When you have gone through the records below, state only how many lines include the word "miles".

+++ RECORDS FOR THIS TASK +++

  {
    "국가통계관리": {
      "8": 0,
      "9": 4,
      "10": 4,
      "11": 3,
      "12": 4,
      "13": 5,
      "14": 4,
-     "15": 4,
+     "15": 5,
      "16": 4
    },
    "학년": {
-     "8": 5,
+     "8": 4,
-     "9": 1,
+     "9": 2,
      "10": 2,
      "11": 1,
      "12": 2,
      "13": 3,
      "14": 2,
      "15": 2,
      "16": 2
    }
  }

+++
+++ RECORDS FOR THIS TASK +++

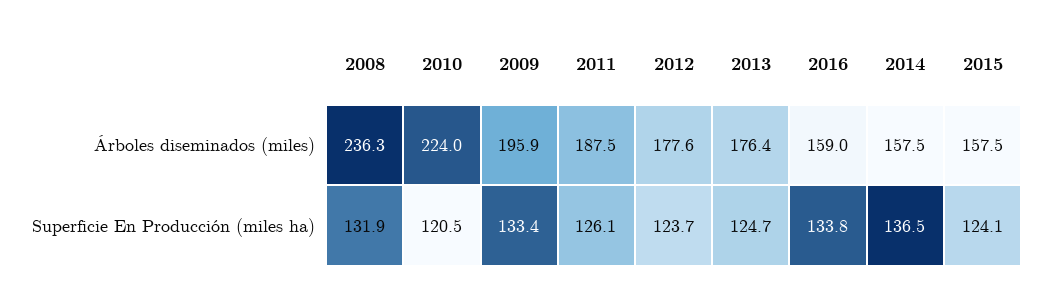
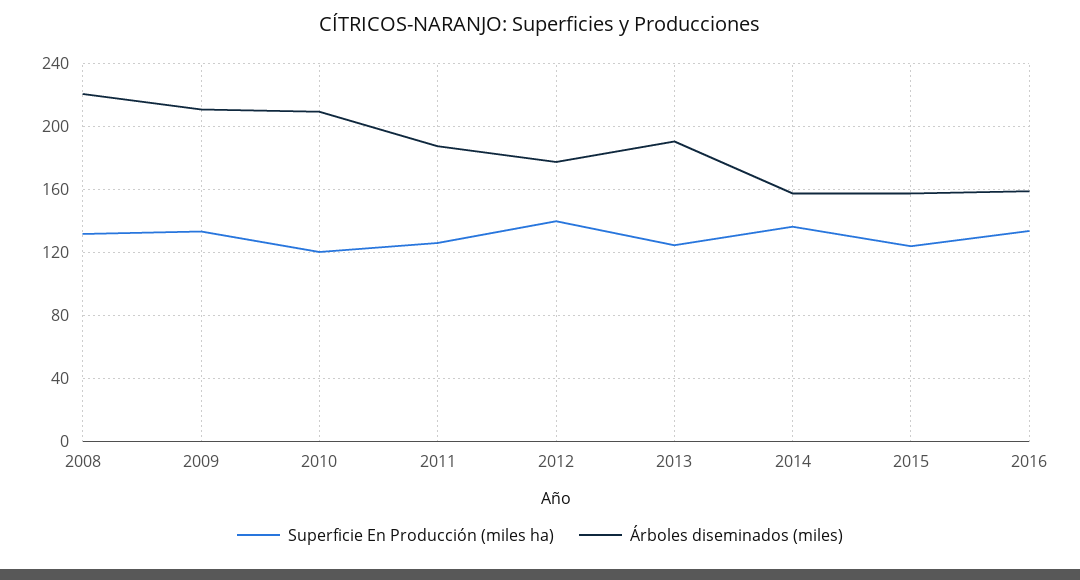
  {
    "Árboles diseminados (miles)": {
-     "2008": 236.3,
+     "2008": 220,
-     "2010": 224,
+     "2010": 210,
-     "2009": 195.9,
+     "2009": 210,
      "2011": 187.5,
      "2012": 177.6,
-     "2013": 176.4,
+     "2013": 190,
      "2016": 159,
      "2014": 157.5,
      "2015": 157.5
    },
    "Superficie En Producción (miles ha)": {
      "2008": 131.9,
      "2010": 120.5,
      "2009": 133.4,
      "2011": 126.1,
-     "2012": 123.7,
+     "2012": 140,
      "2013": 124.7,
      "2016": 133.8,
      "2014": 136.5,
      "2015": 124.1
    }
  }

+++

THE ANSWER
2